Copy out the full data exactly as given; pictures should not be included.

┄┄┄┄┄┄┄┄┄┄

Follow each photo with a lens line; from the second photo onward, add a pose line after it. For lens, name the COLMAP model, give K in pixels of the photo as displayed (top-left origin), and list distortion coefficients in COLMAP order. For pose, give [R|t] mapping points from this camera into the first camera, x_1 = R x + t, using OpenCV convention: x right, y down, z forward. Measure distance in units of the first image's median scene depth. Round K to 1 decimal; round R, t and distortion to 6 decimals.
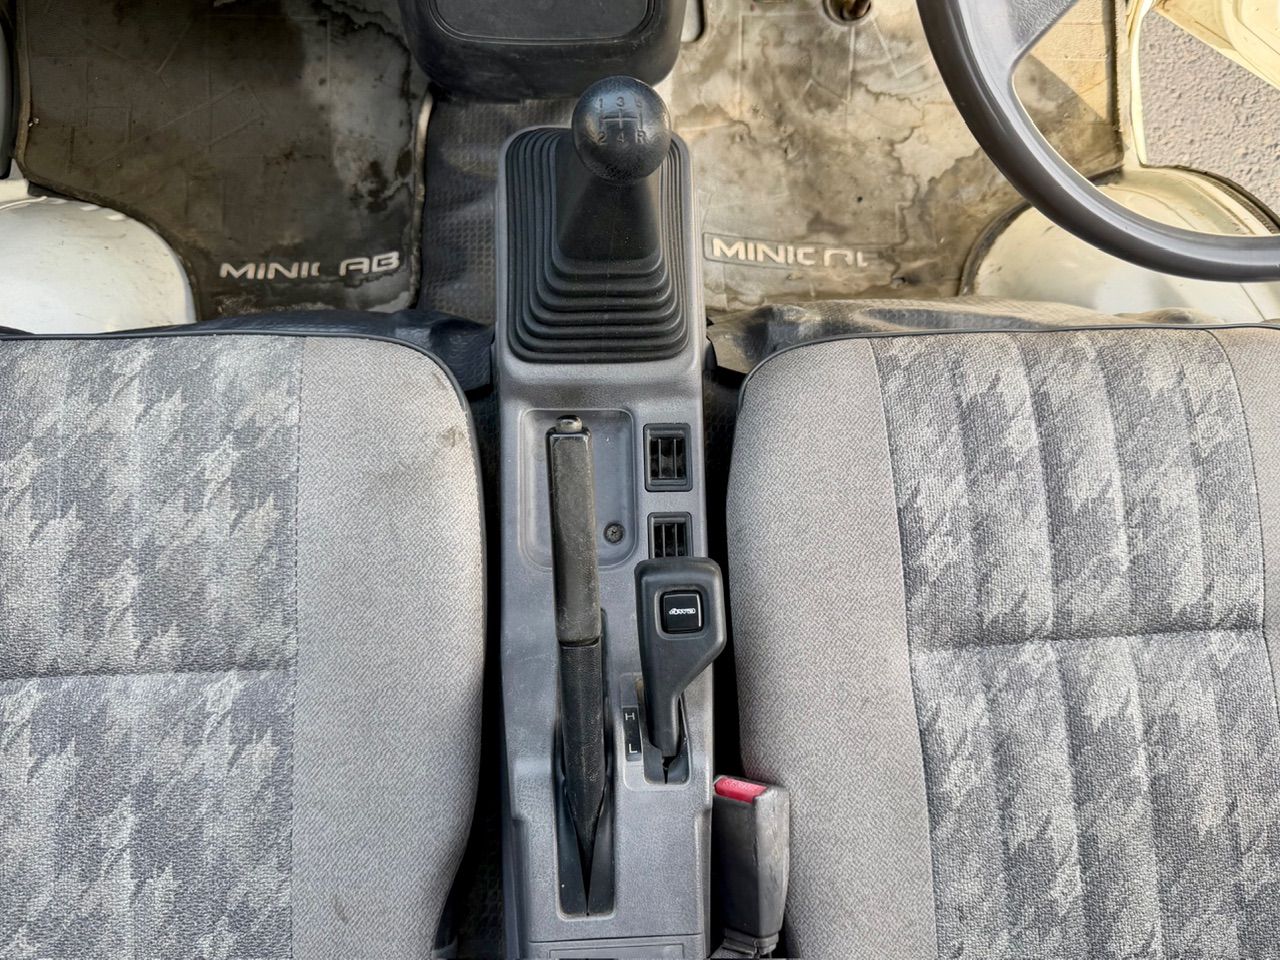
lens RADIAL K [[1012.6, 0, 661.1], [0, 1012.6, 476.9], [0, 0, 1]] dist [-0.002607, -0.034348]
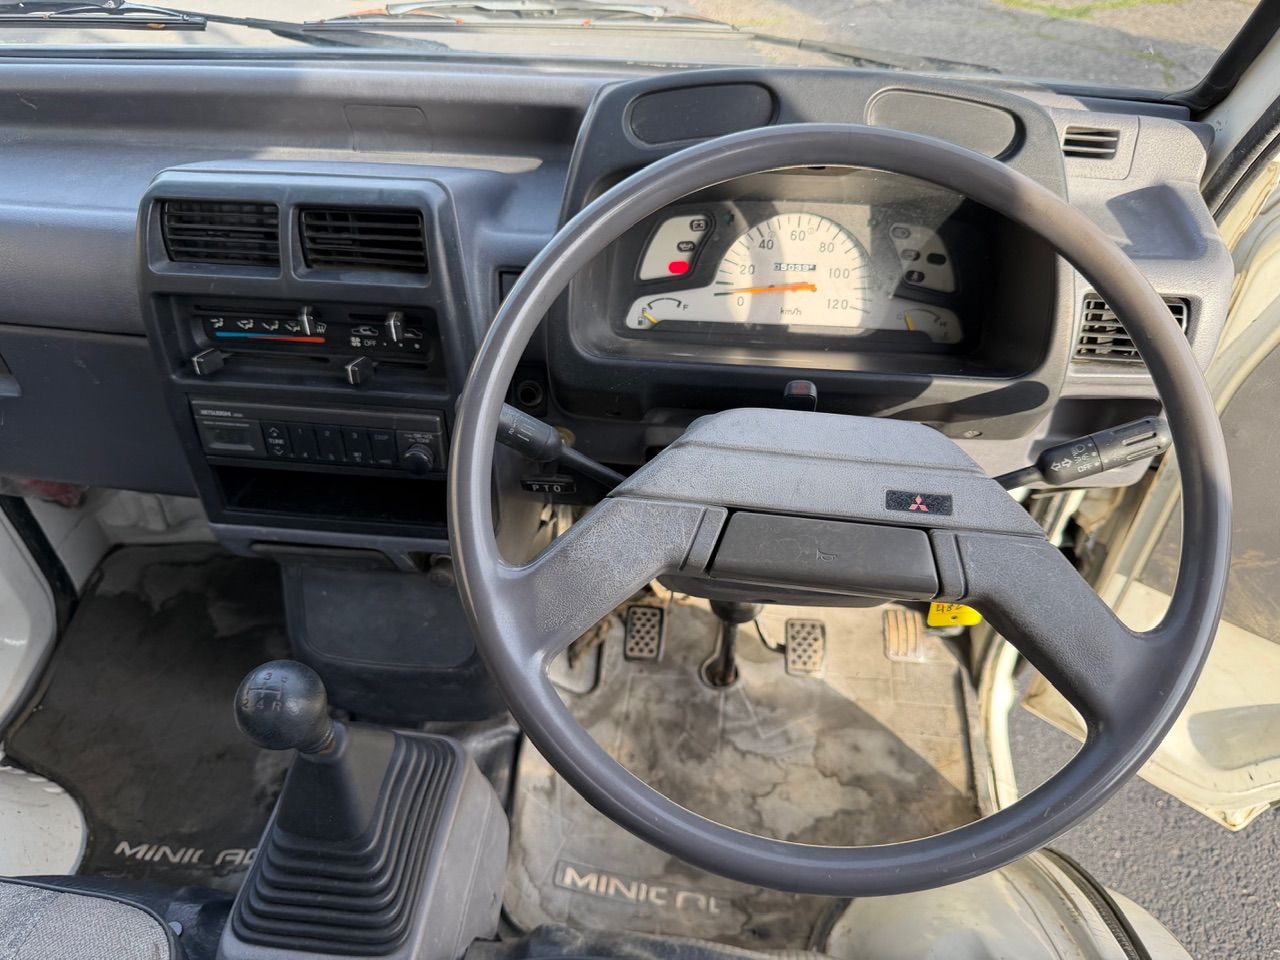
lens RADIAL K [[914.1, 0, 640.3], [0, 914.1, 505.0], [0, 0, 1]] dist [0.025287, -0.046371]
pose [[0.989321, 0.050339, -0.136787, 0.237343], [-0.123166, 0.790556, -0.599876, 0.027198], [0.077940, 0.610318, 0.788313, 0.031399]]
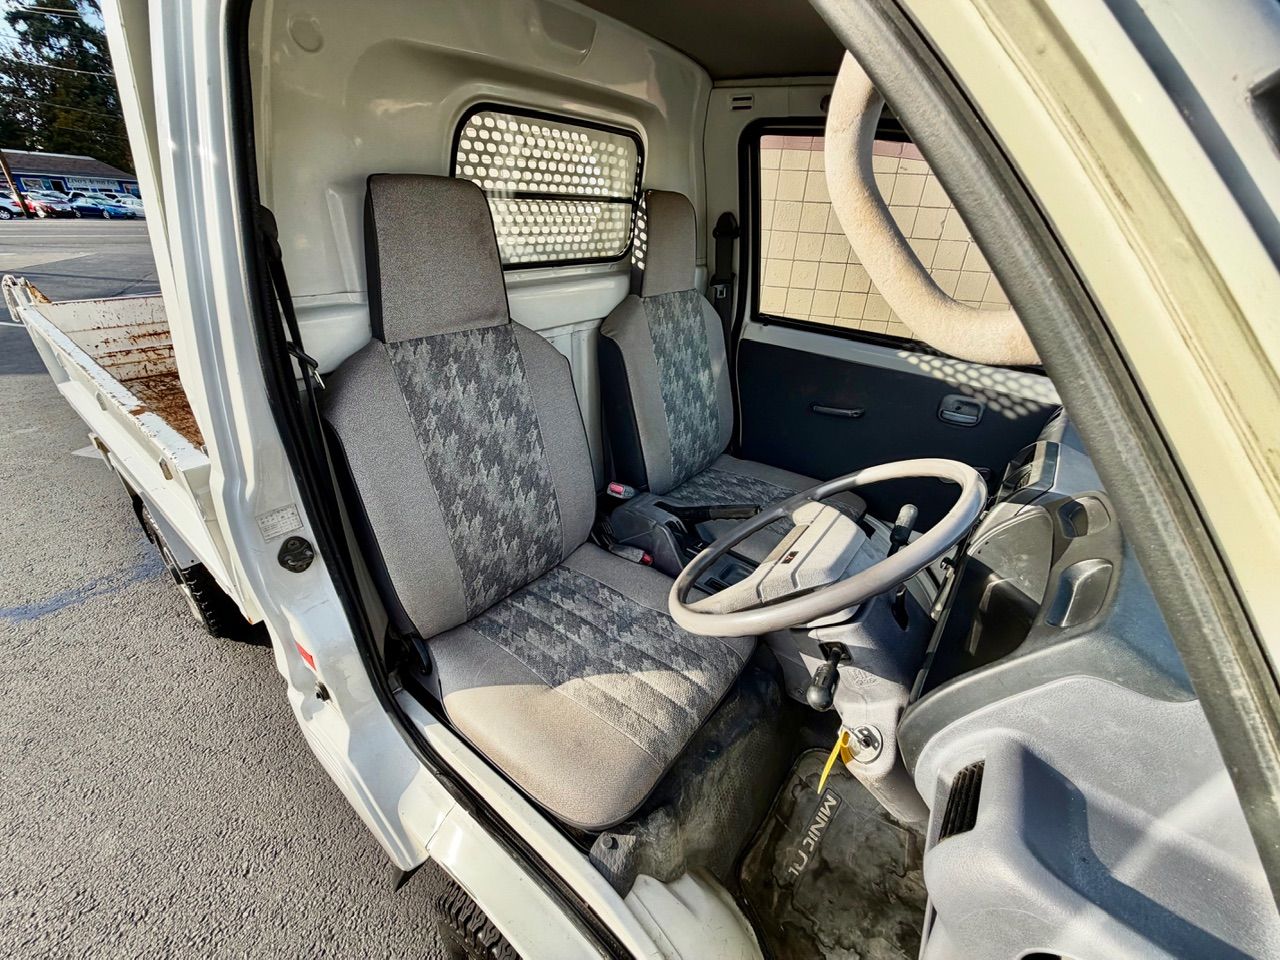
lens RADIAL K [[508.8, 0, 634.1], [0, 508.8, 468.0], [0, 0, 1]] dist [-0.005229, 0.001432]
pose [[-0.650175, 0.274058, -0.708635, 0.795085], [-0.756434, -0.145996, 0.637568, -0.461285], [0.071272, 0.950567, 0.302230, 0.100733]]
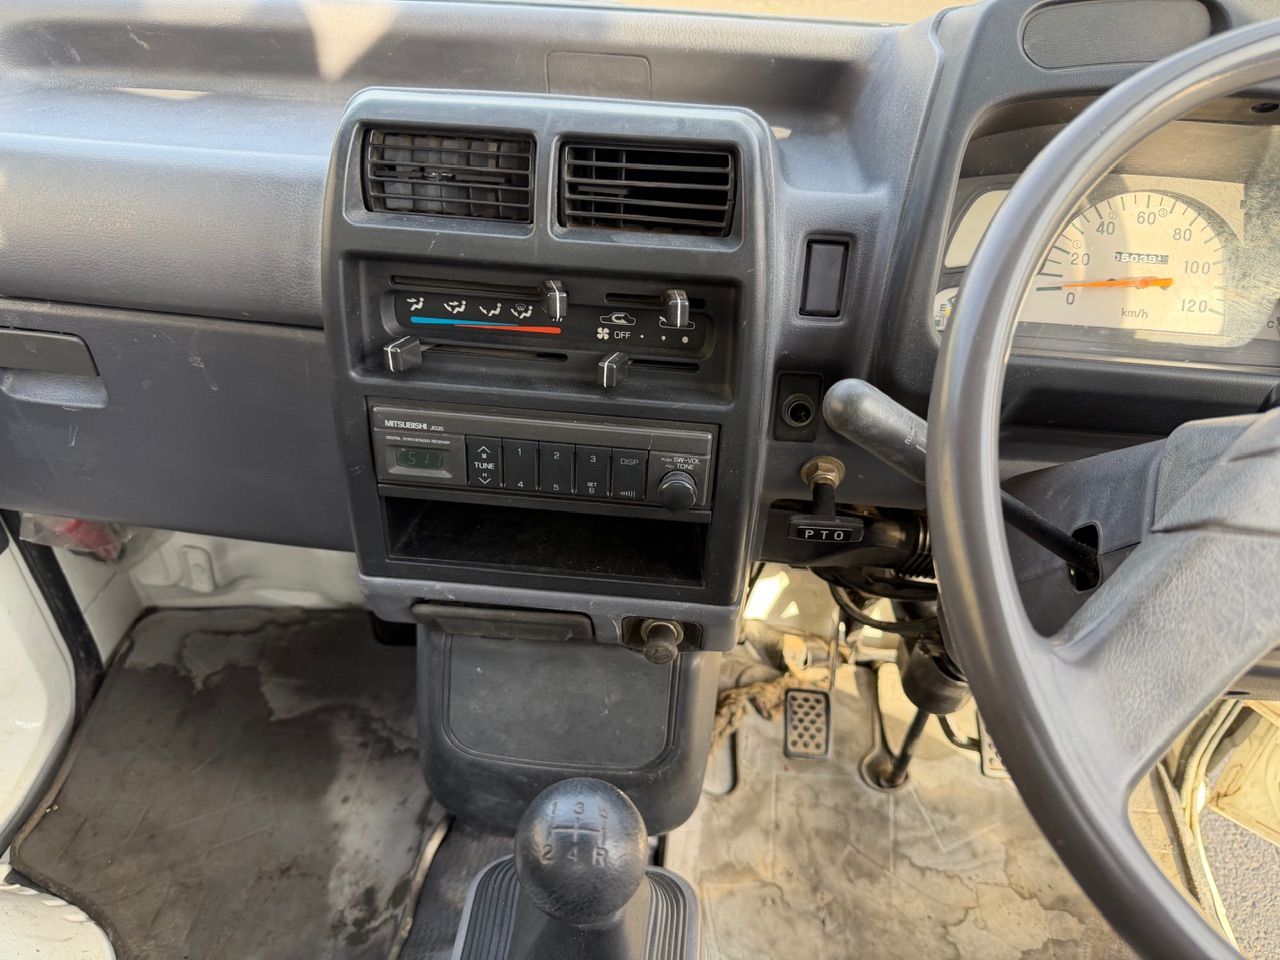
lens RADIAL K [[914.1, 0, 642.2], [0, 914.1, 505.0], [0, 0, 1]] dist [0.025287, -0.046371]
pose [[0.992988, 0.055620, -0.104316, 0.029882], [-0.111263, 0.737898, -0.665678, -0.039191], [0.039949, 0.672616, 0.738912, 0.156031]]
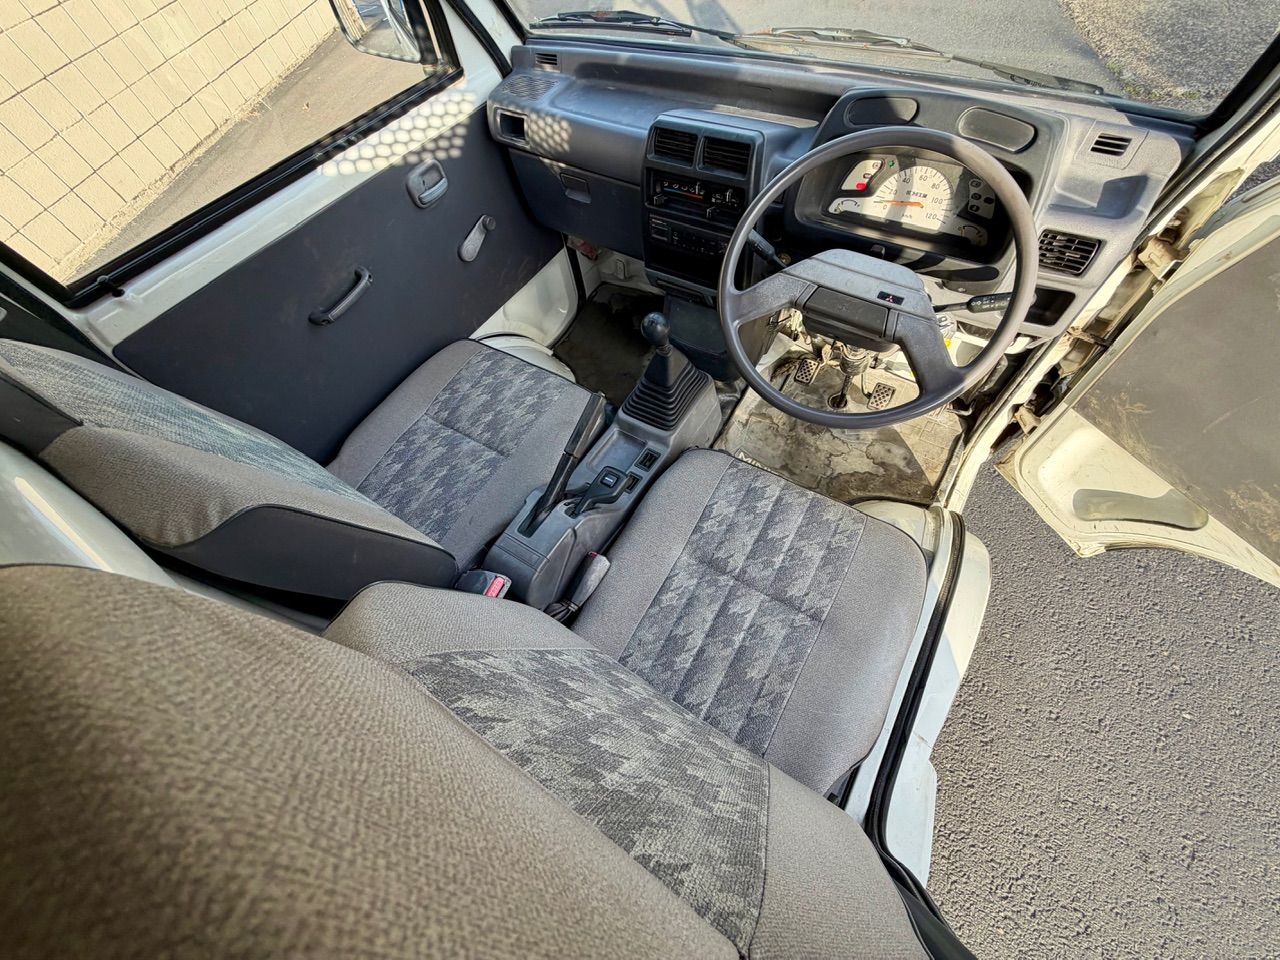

┄┄┄┄┄┄┄┄┄┄

### Solution below
Follow each photo with a lens line; from the second photo onward, add a pose line after it. For lens, name the COLMAP model, give K in pixels of the photo as displayed (top-left origin), and list distortion coefficients in COLMAP order. For pose, give [R|t] mapping points from this camera into the first camera, x_1 = R x + t, using OpenCV convention: x right, y down, z forward. Measure distance in units of the first image's median scene depth. Round K to 1 decimal; round R, t and distortion to 6 decimals.
lens RADIAL K [[1012.6, 0, 661.1], [0, 1012.6, 476.9], [0, 0, 1]] dist [-0.002607, -0.034348]
lens RADIAL K [[914.1, 0, 640.3], [0, 914.1, 505.0], [0, 0, 1]] dist [0.025287, -0.046371]
pose [[0.989321, 0.050339, -0.136787, 0.237343], [-0.123166, 0.790556, -0.599876, 0.027198], [0.077940, 0.610318, 0.788313, 0.031399]]
lens RADIAL K [[508.8, 0, 634.1], [0, 508.8, 468.0], [0, 0, 1]] dist [-0.005229, 0.001432]
pose [[-0.650175, 0.274058, -0.708635, 0.795085], [-0.756434, -0.145996, 0.637568, -0.461285], [0.071272, 0.950567, 0.302230, 0.100733]]
lens RADIAL K [[914.1, 0, 642.2], [0, 914.1, 505.0], [0, 0, 1]] dist [0.025287, -0.046371]
pose [[0.992988, 0.055620, -0.104316, 0.029882], [-0.111263, 0.737898, -0.665678, -0.039191], [0.039949, 0.672616, 0.738912, 0.156031]]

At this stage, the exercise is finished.